Recently, a large CPG partner enabled measurement through clean rooms and found that their Pinterest’s campaign drove a 16-point lift in incremental sales. We also offer a suite of first-party and third-party measurement tools to plug into advertisers measurement system of truth, whether it’s brand and conversion lift studies, platform metrics and insights or highly sophisticated media mix modeling and multitouch attribution studies. As we’ve discussed on previous earnings calls, we’re going through a critical shift in the industry and a top priority for our company is growing the adoption of these alternative measurement solutions this year. To do so, we’ve implemented new adoption goals into our sales force compensation structure to encourage further advertiser penetration.

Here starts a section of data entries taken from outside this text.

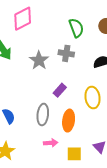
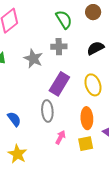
purple rectangle: (60, 90) -> (59, 84), size x1.6
orange ellipse: (69, 121) -> (87, 118), moved
pink arrow: (51, 143) -> (60, 137), turned -48

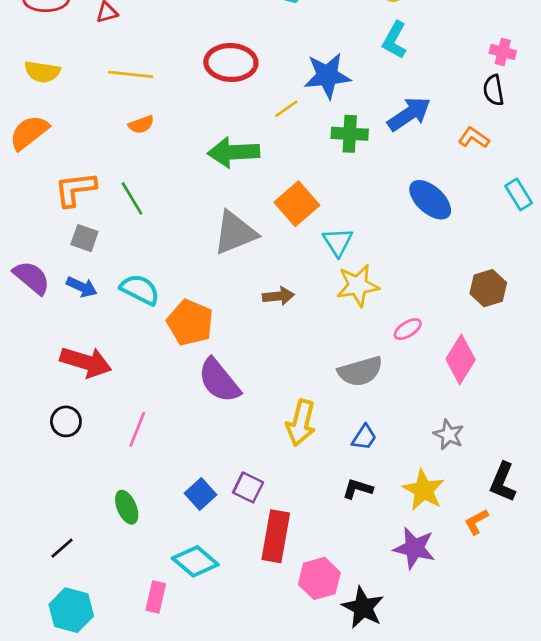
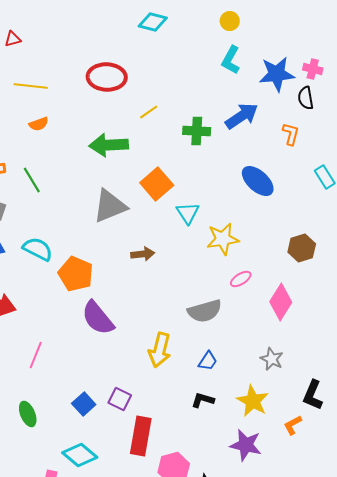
blue star: (327, 76) -> (277, 74), moved
orange L-shape: (474, 138) -> (291, 134), turned 70
yellow star: (358, 286) -> (223, 239), moved

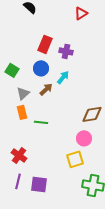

We’re growing our performance optimization team who can help with technical selling, and we’re continuing to explore deeper partnerships with agencies and integrations with additional partners. In addition to format and measurement innovations, we remain focused on bringing AI-based automation to the forefront of our campaign creation experience. We have many of the components in place for a fully automated ad system including automatic bidding, campaign budget optimization and whole page optimization, which enables us to surface more relevant and performant [ph] ads when a user expresses commercial intent. These tools drive better results in aggregate for our advertisers. For example, automatic bidding covers 85% of our revenue, and whole page optimization is resulting in greater efficiencies across our full funnel.

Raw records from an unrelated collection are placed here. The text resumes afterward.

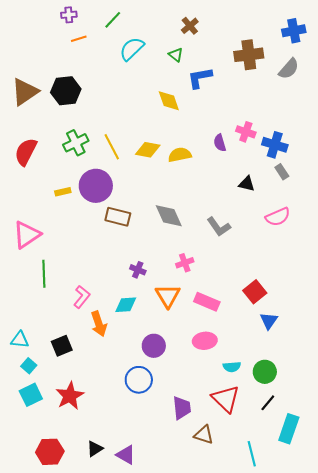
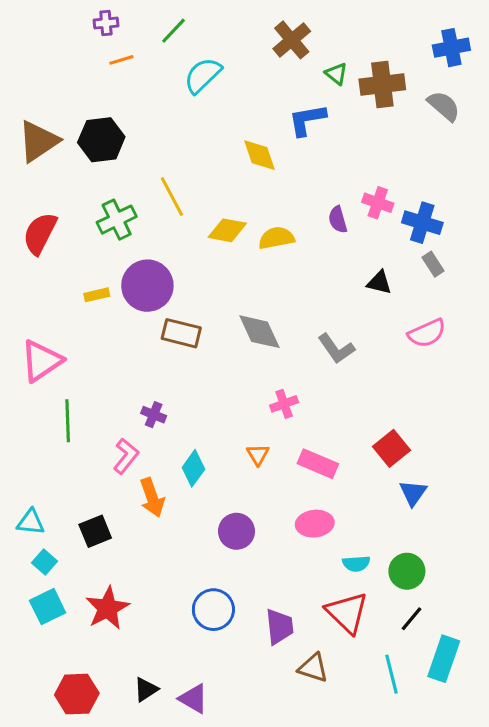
brown cross: (190, 26) -> (292, 40), size x1.4
green triangle: (176, 55) -> (336, 74), moved
gray semicircle: (289, 69) -> (444, 106), turned -90
yellow line: (112, 147) -> (172, 197), moved
purple cross: (138, 270) -> (154, 415), moved
orange triangle: (168, 296) -> (258, 455), size x0.6
cyan diamond: (126, 305) -> (193, 468), turned -50
blue circle: (139, 380) -> (213, 610), moved
cyan line: (252, 454) -> (392, 674), moved

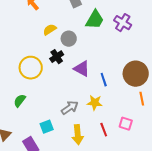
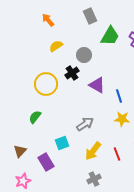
yellow semicircle: (50, 30) -> (56, 46), moved
yellow star: (95, 103) -> (122, 119), moved
red line: (104, 130) -> (117, 154), moved
yellow arrow: (78, 135) -> (93, 151), turned 42

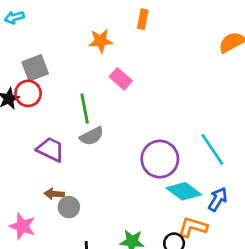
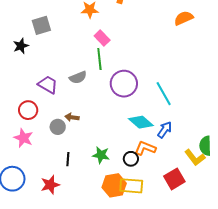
red circle: (28, 93) -> (28, 110), moved
green line: (85, 109) -> (99, 59), moved
purple circle: (160, 159) -> (124, 84), moved
brown arrow: (54, 194) -> (72, 117), moved

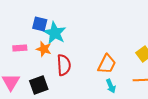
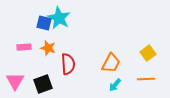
cyan star: (55, 33) -> (59, 18), moved
cyan arrow: (111, 86) -> (115, 85), turned 64

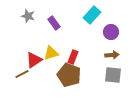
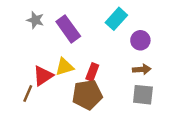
purple rectangle: (54, 23) -> (68, 29), size x1.5
brown line: (22, 74) -> (28, 93), turned -40
brown pentagon: (69, 75) -> (87, 95), turned -30

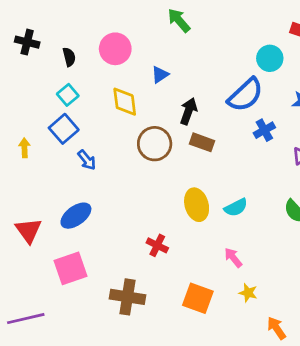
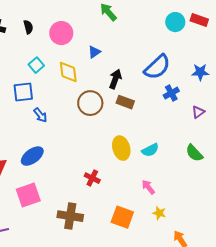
black semicircle: (69, 57) -> (28, 27), moved
cyan circle: (270, 58) -> (175, 22), moved
cyan square: (68, 95) -> (36, 65), moved
blue square: (64, 129) -> (23, 92), turned 35

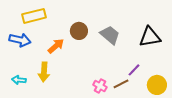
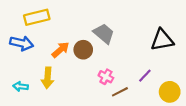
brown circle: (79, 31) -> (83, 50), moved
gray trapezoid: (110, 35) -> (104, 34), moved
brown line: (121, 84) -> (120, 92), moved
pink cross: (100, 86) -> (106, 77), moved

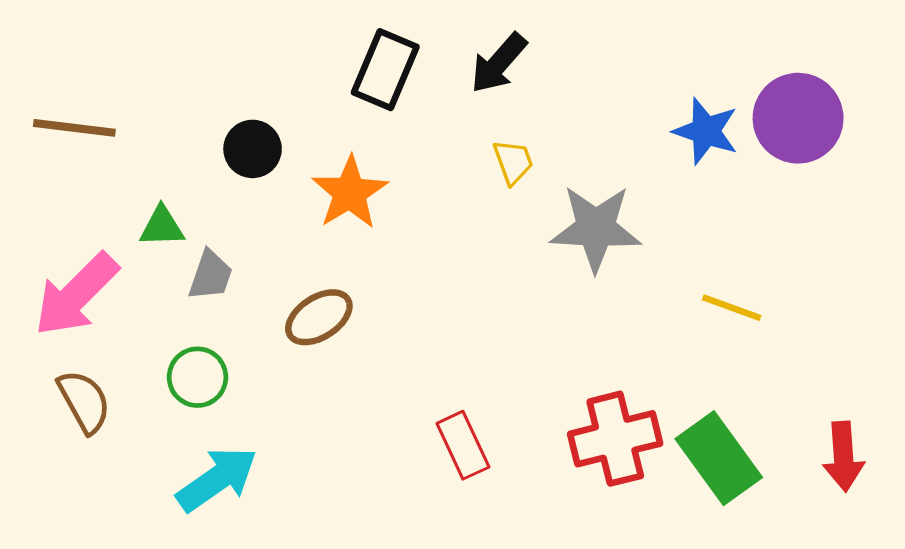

Reducing the time and effort for advertisers on campaign set up, while improving ROI is top of mind moving forward, and we’ll see a steady progression of increased automation and easier add platform functionality throughout this year as we continue to build out these products. Next, I want to provide an update on our third-party demand efforts. Consistent with the time line we laid out at our Investor Day, Amazon ads in the US is live on search and related surfaces. And as of this quarter, we are testing it on the home feed. In addition, we always said we would have multiple partners and the third-party partners would be an important component of our overall international expansion. Today, I’m pleased to announce our next third-party ad integration with Google.

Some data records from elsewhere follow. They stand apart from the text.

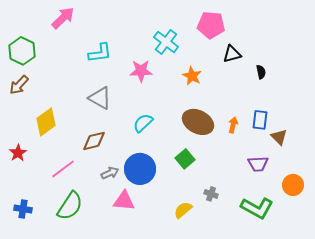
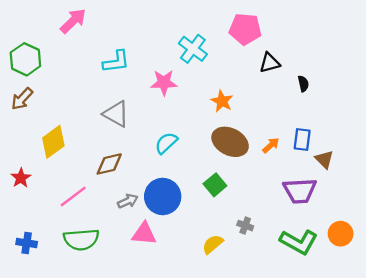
orange star: (192, 76) -> (222, 101), moved
orange arrow: (233, 125) -> (271, 145), turned 35
purple trapezoid: (258, 164) -> (300, 191), size x1.4
orange circle: (293, 185) -> (341, 234), moved
green semicircle: (70, 206) -> (81, 239), turned 52

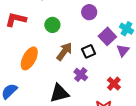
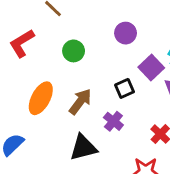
red L-shape: (16, 20) -> (22, 43), turned -45
brown arrow: (64, 51) -> (80, 102), moved

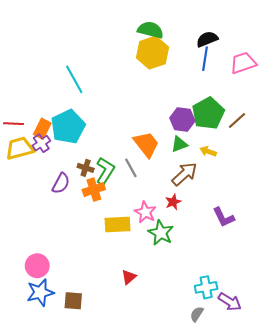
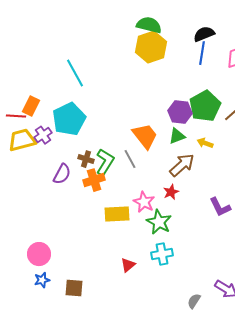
orange rectangle: (42, 129) -> (31, 106), moved
cyan cross: (206, 287) -> (162, 254), moved
blue star: (40, 292) -> (42, 280), size x0.6

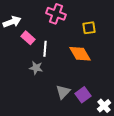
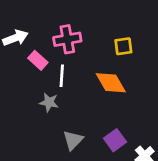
pink cross: (56, 14) -> (67, 39), moved, turned -30
gray triangle: (63, 92) -> (73, 140), moved

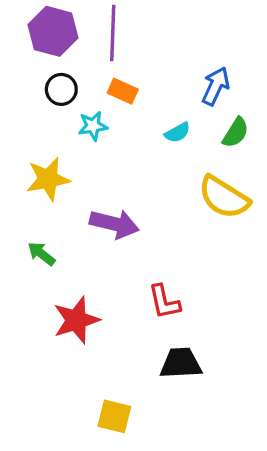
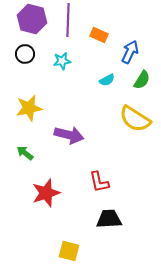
black circle: (61, 89) -> (25, 54), moved
orange rectangle: (123, 91) -> (99, 35), moved
cyan star: (93, 126) -> (62, 61), moved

This partnership will focus on monetizing several of our currently unmonetized international markets by enabling ads to be served on Pinterest via Google’s Ad Manager. We went live a couple of weeks ago, and this is starting to ramp. Third-party ad demand is scaling as we anticipated. And while it was not a significant revenue contributor in Q4, we are now seeing it contribute more meaningfully to our growth this quarter, and we expect that to continue going forward. Our third strategic priority is continued focus on operational rigor and discipline. As I mentioned before, I’m proud of our team’s execution here as our operating expenses declined year-over-year, and we grew our EBITDA margins by over 1,400 basis points. Julie will provide more details on our future profitability outlook later in the call.